__What you have to do__:
If a line in the records below contains the word "with", copy it out.

__Data in this exercise__:
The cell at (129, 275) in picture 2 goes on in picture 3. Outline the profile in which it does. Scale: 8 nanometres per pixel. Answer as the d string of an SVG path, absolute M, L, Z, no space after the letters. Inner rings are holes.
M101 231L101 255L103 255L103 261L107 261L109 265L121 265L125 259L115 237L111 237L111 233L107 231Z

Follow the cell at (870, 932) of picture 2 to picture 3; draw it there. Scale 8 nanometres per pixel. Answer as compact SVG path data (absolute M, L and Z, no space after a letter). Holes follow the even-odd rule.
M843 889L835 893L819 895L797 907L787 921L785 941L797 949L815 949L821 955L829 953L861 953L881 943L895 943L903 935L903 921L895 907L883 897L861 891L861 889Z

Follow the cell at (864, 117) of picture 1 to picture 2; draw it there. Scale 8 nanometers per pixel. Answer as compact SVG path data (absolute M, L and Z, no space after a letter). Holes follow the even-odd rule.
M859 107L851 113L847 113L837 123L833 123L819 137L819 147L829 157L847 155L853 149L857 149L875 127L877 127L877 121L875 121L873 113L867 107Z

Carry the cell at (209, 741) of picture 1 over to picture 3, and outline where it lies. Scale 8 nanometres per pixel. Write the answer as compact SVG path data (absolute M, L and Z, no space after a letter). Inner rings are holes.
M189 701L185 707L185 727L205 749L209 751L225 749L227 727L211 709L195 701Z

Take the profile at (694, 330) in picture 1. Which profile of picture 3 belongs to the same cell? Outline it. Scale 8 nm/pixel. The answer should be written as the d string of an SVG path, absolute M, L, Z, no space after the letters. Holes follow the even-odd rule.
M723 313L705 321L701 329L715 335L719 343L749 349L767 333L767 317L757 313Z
==
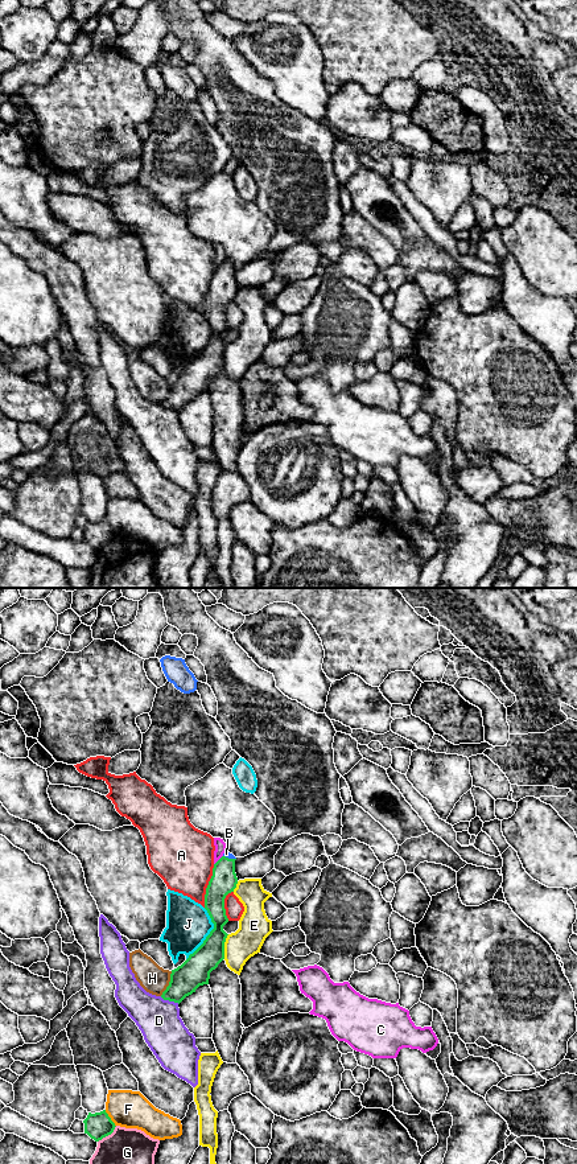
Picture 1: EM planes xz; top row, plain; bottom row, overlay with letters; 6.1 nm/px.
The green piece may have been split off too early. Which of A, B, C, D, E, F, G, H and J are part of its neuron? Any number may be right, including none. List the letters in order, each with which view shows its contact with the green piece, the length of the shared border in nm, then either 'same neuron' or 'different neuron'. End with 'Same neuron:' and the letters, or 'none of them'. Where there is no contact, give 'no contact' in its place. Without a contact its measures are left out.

__Exercise result__:
Picture 1: EM planes xz; top row, plain; bottom row, overlay with letters; 6.1 nm/px.
The green piece may have been split off too early. Which of A, B, C, D, E, F, G, H and J are part of its neuron? Any number may be right, including none. List the letters in order, each with which view shows its contact with the green piece, the length of the shared border in nm, then either 'same neuron' or 'different neuron'. End with 'Same neuron:' and the letters, or 'none of them'. Where there is no contact, give 'no contact' in its place. Without a contact its measures are left out.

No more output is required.